*EXERCISE AIM*: Look through the data below for the string "Örneğin", and copy every line where it turns up.

(Beginning of RECORDED INFORMATION)

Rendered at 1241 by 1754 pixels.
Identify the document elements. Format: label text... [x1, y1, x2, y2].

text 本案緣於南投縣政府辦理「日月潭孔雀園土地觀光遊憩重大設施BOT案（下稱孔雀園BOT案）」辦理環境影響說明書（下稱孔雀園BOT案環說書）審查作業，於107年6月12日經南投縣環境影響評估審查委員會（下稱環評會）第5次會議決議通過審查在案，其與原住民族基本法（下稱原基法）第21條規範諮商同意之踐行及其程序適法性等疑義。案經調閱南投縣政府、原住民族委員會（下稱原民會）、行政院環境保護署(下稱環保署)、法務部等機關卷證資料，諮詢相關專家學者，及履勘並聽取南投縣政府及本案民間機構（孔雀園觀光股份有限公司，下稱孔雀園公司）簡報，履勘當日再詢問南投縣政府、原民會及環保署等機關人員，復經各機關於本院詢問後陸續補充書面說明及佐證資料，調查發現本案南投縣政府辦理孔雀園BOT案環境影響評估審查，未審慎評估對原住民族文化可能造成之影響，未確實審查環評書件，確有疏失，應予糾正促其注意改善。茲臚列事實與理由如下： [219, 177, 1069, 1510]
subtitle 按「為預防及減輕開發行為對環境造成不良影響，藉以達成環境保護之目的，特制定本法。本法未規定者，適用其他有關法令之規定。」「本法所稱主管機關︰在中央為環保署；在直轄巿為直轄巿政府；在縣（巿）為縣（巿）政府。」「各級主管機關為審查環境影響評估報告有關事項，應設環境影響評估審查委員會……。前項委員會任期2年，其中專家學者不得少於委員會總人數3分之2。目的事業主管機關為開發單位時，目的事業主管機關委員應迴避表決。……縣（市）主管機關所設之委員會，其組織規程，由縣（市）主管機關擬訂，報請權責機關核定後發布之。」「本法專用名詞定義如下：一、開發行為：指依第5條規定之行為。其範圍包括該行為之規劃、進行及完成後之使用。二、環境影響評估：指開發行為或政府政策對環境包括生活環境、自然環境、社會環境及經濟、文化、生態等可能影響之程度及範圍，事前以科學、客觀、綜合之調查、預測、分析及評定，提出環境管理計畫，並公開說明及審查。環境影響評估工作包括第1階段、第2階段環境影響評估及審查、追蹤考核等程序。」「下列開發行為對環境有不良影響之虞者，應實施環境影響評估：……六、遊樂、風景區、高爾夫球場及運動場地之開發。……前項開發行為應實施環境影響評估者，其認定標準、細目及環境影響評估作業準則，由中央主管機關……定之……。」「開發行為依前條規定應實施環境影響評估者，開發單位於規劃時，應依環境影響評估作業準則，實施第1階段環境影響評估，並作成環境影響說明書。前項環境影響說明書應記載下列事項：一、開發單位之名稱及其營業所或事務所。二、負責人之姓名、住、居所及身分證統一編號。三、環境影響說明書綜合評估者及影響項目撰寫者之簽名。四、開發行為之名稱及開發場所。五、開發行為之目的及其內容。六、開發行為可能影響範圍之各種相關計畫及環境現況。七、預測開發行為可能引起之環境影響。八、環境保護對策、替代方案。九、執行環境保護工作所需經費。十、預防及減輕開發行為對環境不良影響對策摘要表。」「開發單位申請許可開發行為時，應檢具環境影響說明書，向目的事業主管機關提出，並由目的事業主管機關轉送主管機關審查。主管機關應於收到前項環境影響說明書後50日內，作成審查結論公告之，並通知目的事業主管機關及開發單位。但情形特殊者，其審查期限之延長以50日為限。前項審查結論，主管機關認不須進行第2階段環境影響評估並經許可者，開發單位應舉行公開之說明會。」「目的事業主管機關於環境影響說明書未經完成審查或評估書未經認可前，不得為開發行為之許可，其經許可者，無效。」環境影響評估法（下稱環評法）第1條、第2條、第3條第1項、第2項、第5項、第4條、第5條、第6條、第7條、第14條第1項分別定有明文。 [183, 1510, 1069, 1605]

(End of RECORDED INFORMATION)
(Beginning of RECORDED INFORMATION)

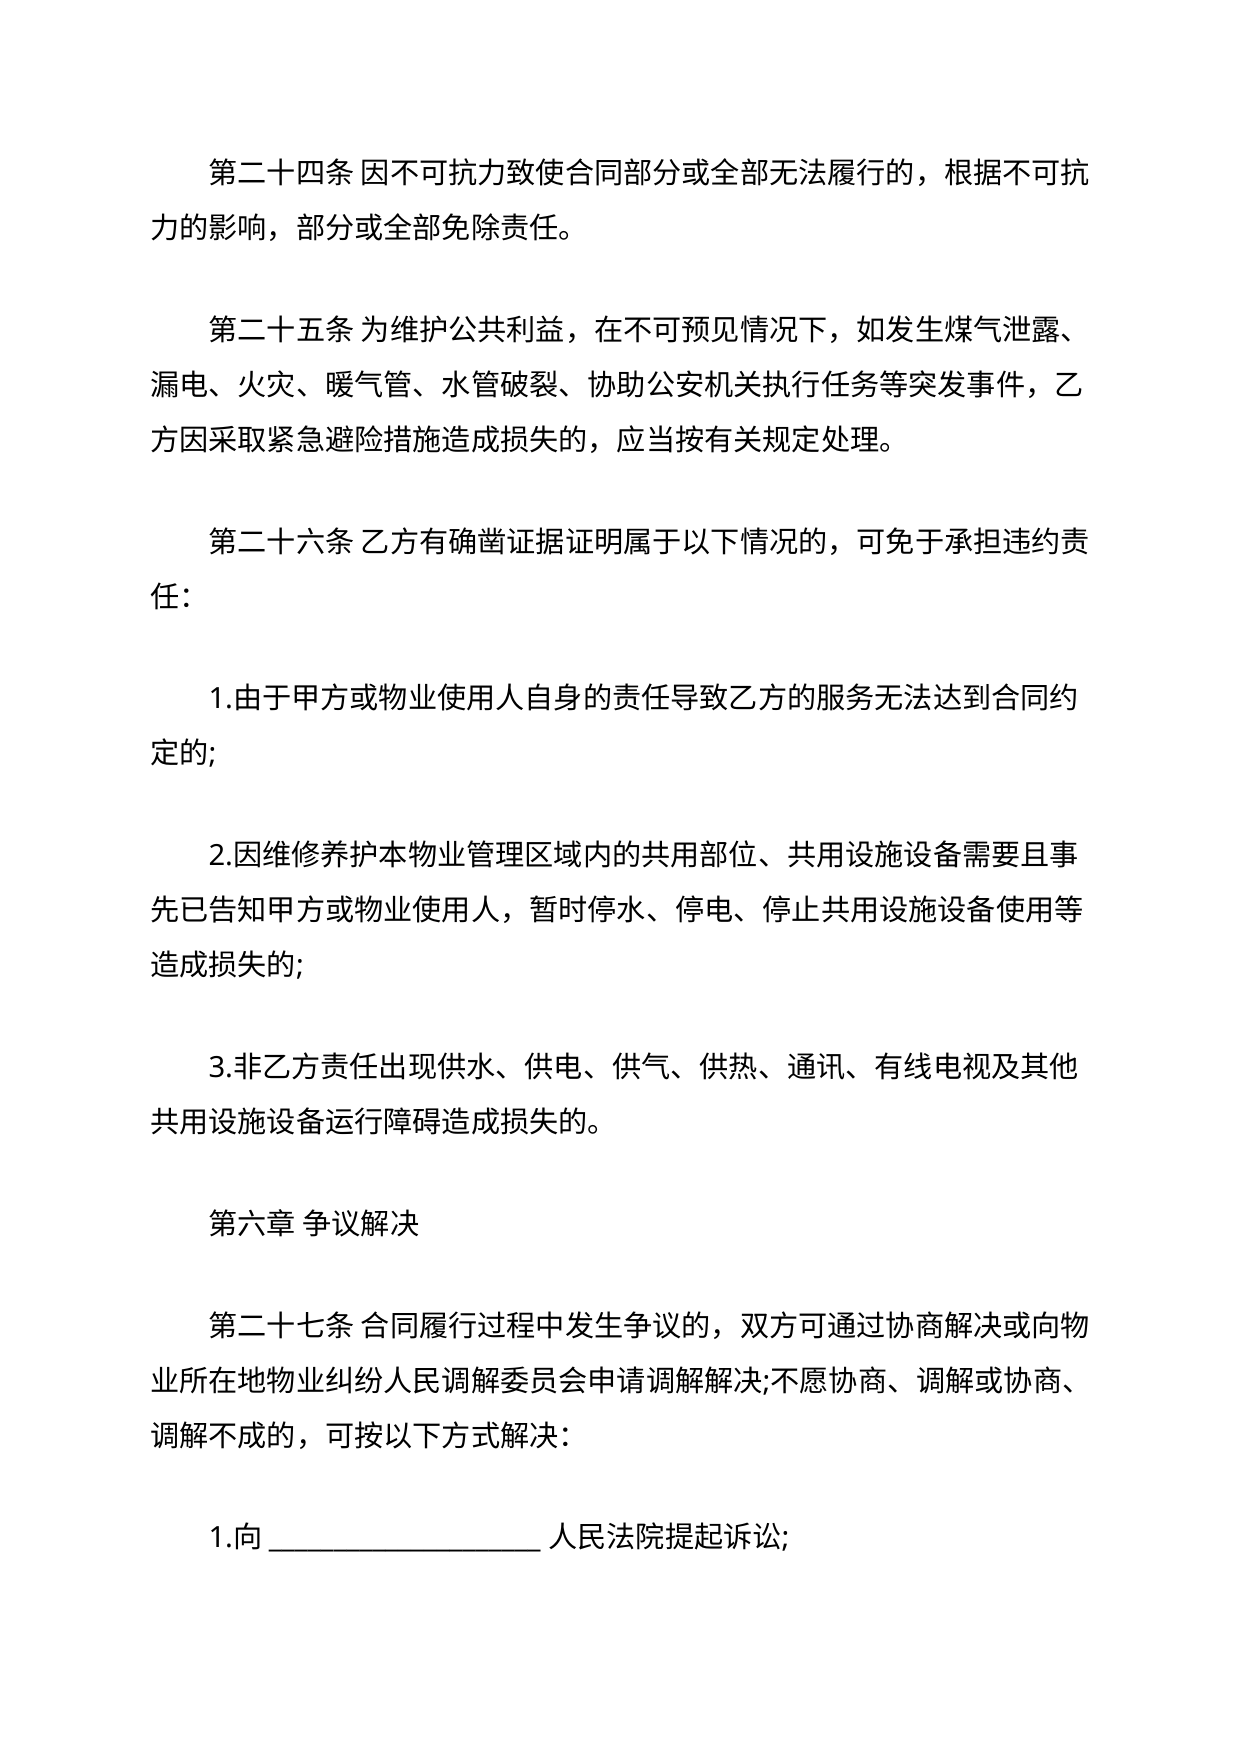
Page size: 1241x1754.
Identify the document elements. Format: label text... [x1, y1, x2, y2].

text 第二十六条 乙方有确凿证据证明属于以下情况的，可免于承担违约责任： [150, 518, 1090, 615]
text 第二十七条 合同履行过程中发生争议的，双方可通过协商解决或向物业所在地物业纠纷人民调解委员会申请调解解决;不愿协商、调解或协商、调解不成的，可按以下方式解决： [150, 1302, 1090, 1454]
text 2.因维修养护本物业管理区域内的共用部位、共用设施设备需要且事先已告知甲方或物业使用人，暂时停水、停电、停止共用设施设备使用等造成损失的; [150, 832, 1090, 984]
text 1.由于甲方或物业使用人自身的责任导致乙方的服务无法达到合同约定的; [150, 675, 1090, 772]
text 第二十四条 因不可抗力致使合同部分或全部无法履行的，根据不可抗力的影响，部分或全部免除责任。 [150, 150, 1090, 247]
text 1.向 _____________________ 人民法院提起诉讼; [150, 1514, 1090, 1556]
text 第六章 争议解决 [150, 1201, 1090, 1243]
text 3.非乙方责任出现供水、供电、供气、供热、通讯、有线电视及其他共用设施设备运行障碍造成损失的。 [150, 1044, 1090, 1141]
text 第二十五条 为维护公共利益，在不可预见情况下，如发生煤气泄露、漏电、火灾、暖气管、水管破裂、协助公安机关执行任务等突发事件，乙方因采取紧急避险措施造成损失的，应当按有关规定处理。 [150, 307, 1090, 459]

(End of RECORDED INFORMATION)
(Beginning of RECORDED INFORMATION)

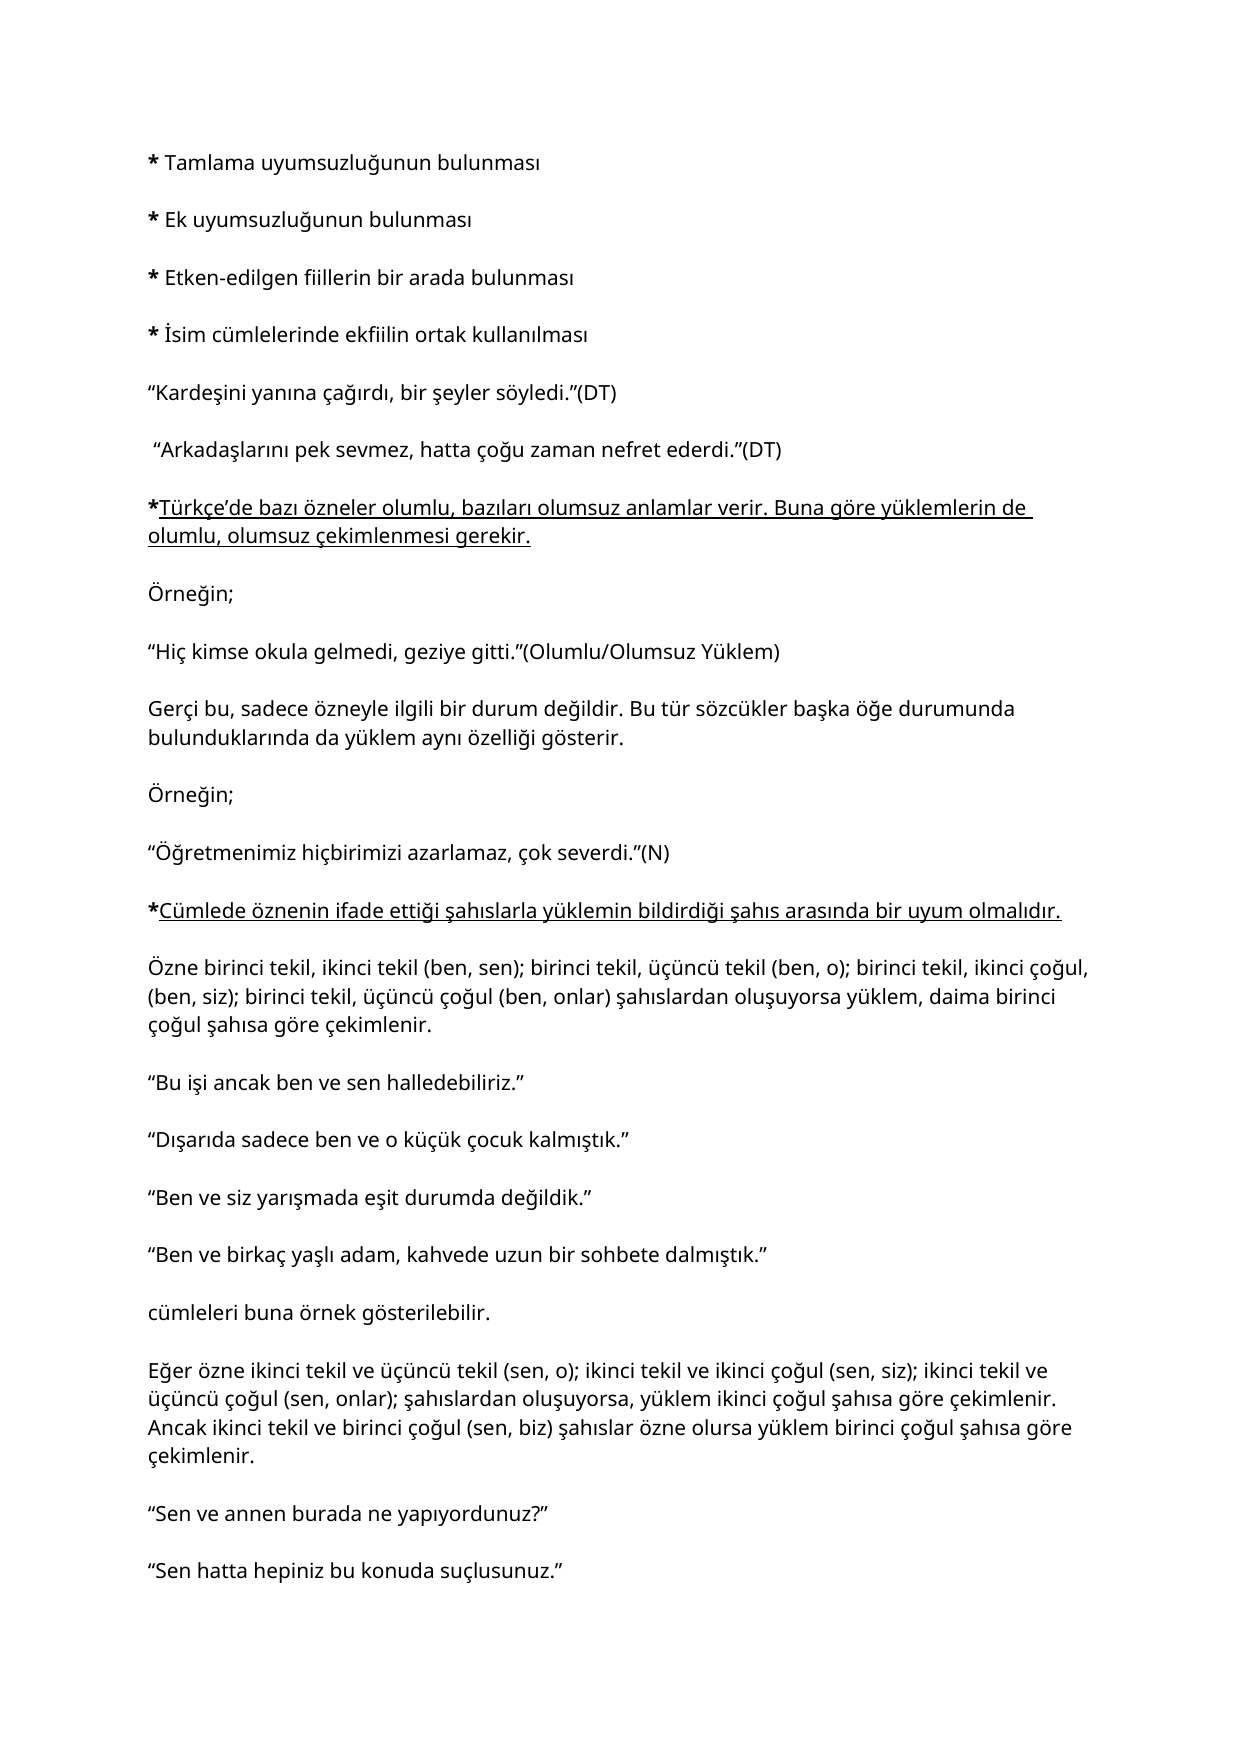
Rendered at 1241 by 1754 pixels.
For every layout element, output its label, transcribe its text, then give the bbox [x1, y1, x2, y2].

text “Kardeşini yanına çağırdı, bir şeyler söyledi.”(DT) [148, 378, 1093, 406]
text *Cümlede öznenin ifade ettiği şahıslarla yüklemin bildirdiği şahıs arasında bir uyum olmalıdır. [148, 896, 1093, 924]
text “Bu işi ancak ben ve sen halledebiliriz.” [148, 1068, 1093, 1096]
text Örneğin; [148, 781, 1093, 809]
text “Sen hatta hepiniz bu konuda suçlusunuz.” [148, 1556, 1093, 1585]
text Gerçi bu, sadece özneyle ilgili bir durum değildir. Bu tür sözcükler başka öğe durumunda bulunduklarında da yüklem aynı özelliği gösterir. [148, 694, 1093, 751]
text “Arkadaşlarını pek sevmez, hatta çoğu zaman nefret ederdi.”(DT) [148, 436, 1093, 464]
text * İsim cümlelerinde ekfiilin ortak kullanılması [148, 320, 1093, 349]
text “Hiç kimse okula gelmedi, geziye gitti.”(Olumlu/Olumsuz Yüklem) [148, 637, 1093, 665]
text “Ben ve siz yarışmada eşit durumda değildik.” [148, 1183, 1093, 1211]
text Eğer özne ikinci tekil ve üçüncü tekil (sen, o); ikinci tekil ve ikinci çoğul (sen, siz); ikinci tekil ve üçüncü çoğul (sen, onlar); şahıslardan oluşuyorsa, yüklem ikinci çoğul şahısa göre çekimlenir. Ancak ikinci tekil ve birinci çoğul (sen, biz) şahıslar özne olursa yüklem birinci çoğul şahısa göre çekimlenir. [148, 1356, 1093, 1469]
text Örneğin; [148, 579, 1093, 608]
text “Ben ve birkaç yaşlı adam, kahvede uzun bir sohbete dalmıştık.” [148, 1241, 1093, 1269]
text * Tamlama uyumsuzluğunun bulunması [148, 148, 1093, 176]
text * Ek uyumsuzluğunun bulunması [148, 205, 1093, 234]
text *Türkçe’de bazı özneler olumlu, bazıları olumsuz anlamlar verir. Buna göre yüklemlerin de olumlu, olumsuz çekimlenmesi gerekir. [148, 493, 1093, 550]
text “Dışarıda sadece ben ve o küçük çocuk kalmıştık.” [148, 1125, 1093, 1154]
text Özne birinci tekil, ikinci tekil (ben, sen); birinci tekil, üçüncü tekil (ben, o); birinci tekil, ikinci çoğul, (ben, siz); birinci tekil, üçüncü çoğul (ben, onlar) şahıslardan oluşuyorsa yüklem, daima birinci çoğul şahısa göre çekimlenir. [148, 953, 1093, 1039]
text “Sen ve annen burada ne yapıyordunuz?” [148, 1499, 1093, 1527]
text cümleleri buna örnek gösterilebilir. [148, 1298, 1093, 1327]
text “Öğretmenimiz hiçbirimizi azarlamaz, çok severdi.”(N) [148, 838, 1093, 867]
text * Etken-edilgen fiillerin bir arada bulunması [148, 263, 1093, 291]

(End of RECORDED INFORMATION)

*RESULT FOR THIS EXERCISE*:
text Örneğin; [148, 781, 1093, 809]
text Örneğin; [148, 579, 1093, 608]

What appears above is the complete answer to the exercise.